■ **Source information**:
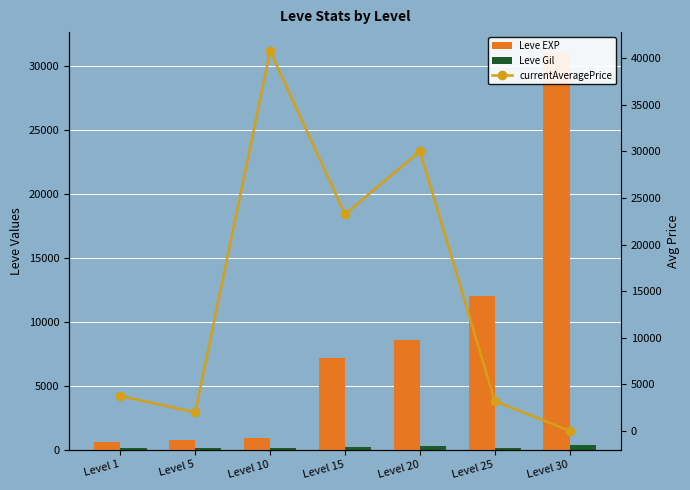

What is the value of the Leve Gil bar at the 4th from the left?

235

* * *

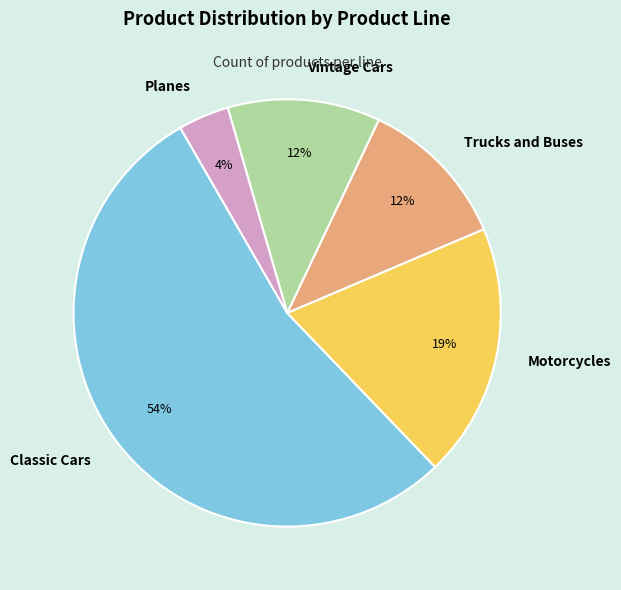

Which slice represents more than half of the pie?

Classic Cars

* * *

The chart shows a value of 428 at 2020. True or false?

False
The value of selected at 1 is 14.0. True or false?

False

■ **Required work**: Please copy everything from the line containing "Which slice represents" down to the line containing "Classic Cars", both of those lines included, and nothing else from the entries.

■ **Solution to this problem**:
Which slice represents more than half of the pie?

Classic Cars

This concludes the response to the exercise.